(Records contained in a dataset)
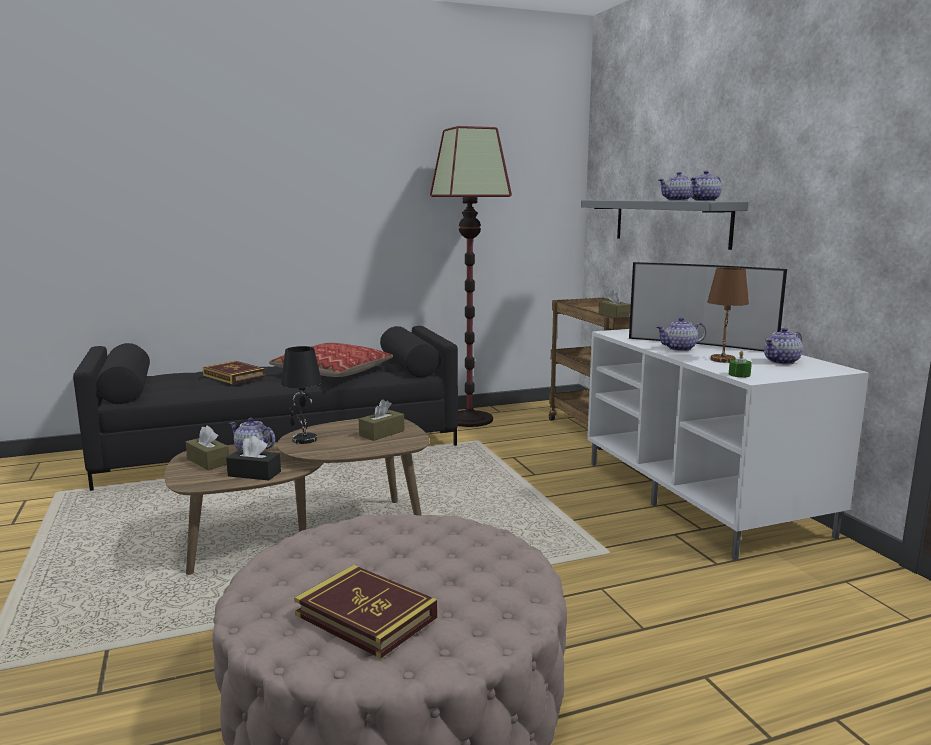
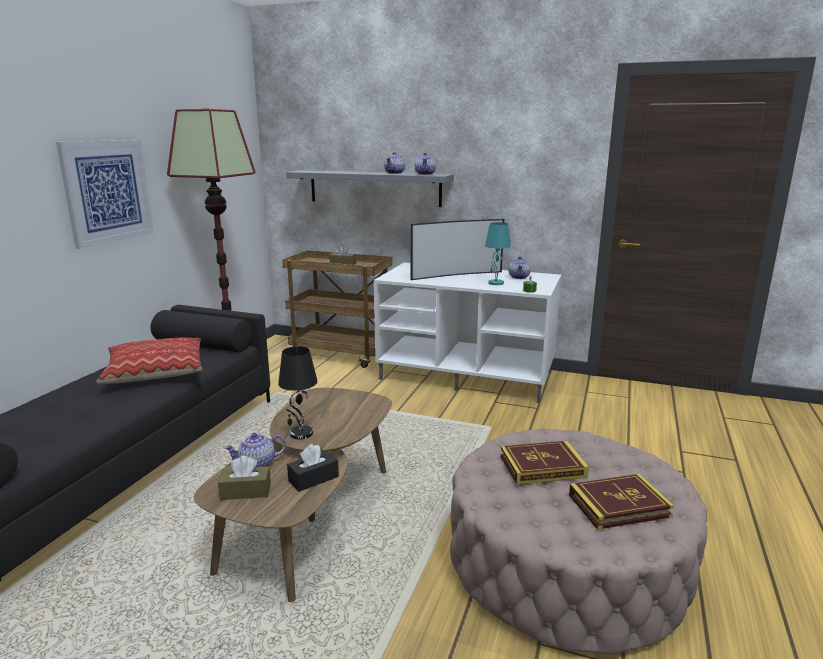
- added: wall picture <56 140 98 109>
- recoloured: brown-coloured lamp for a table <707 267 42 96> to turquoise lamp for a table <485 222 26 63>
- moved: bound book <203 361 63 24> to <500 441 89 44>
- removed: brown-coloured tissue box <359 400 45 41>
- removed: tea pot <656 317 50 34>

YOUR TASK:
Copy every line in the records above that contains the word "removed".

TASK RESULT:
- removed: brown-coloured tissue box <359 400 45 41>
- removed: tea pot <656 317 50 34>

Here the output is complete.